La tecnologia ha inoltre “bruciato” gran parte della nostra capacità di concentrazione: è stato scientificamente dimostrato che in media l’attenzione cala dopo meno di 10 secondi. Non potrebbe essere altrimenti se si considera che, a causa delle notifiche delle app, veniamo interrotti una volta ogni 180 secondi ma che, secondo uno studio realizzato da Microsoft, impieghiamo più di 20 minuti per tornare proficuamente all’attività precedente.
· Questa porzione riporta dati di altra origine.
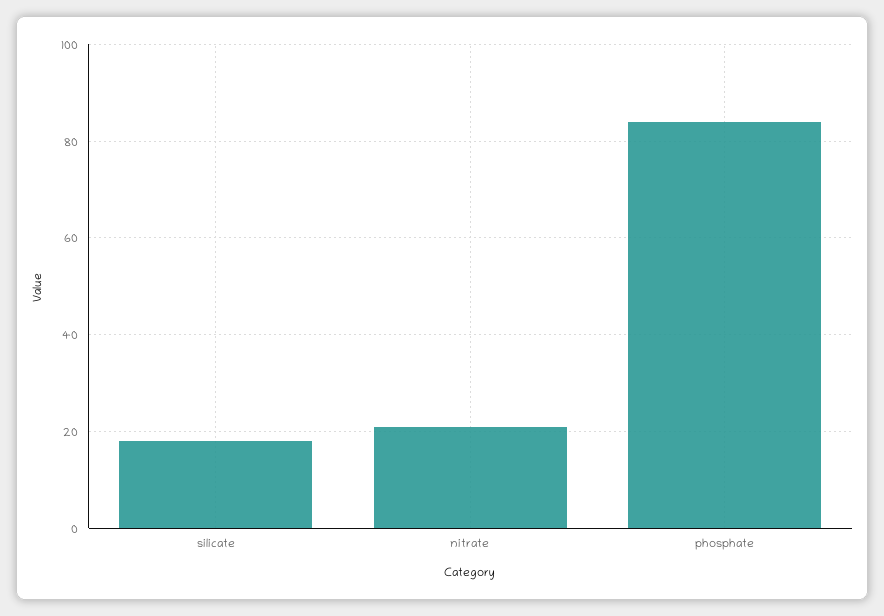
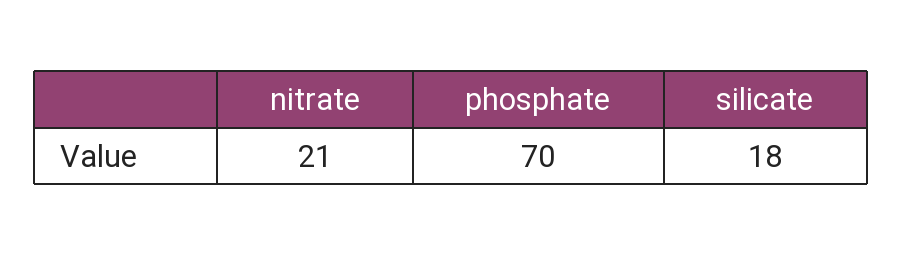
phosphate: 85 -> 70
L’effetto di questo continuo tira e molla è a dir poco deleterio sul benessere individuale: per recuperare il tempo perso tra notifiche, gruppi WhatsApp, mail e conference call, dovremmo passare in ufficio due ore in più al giorno.
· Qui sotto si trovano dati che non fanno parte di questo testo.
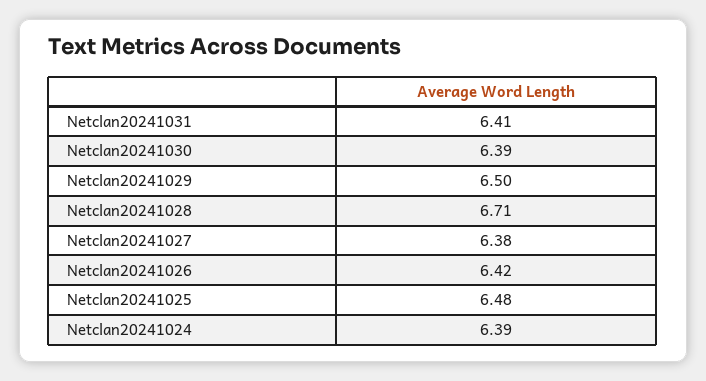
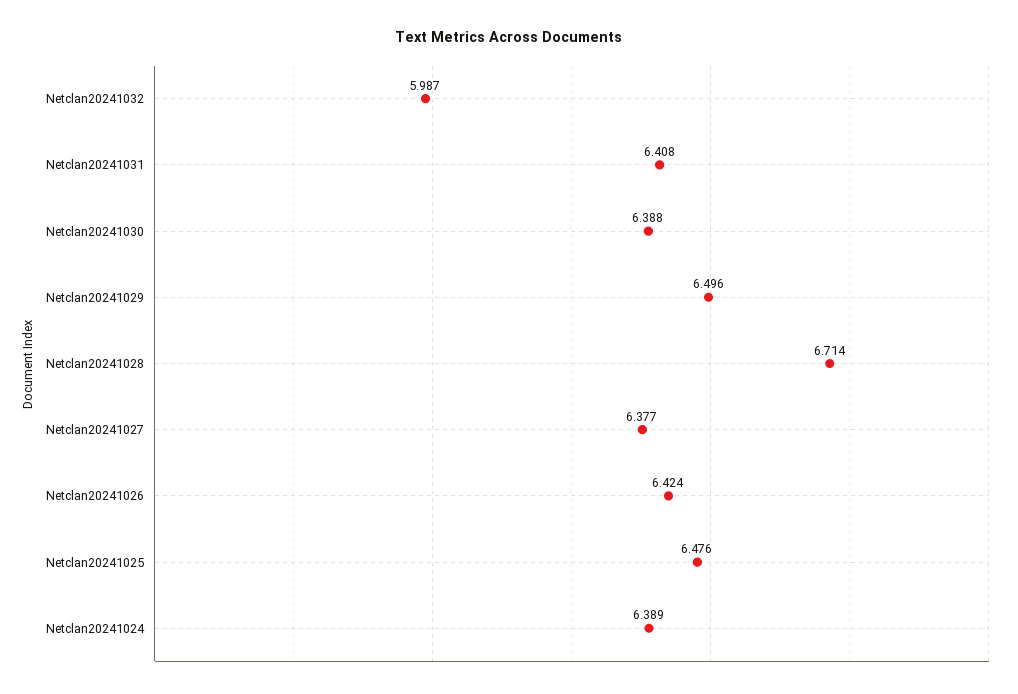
Netclan20241032: none -> 5.987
Rapporti sociali e relazioni ridotte
L’immersione nello smartphone ha altresì contribuito a determinare una minore empatia ed una maggiore superficialità nei rapporti sociali. I sociologi hanno sottolineato come da questo approccio origini una chiusura alle relazioni che si è tradotta nella diffusione di alcuni comportamenti devianti messi in atto online, dal consumo di materiale pornografico, che arriva in alcuni casi a sostituire la sessualità nella coppia, al bullismo, spesso praticato per guadagnare visibilità in rete.
Se queste sono le premesse, non stupisce che gli italiani, in compagnia degli spagnoli, siano stati i primi in Europa a manifestare una qualche forma di criticità nei confronti della tecnologia. Per esempio, quattro individui su dieci sono consapevoli di utilizzare il proprio device mobile in misura eccessiva: in ambito familiare a contestare questa pratica sono in particolare il partner (35% dal 27% dello scorso anno) ed i figli (dal 27% al 32% nel corso degli ultimi dodici mesi).
Limitazione delle libertà individuali
Proprio i giovani, sebbene più “colpiti” dalla febbre da smartphone, sembrano essere i più predisposti ad una forma di uso più misurato: più del 20% degli under 35 (contro il 5,7% degli over 65) associa la tecnologia ad una limitazione della libertà individuale. A preoccupare, nello specifico, è la gestione dei dati raccolti dai dispositivi connessi, nel timore che possano finire nelle mani degli hacker e che siano utilizzati con finalità commerciali o comunque diverse da quelle dichiarate.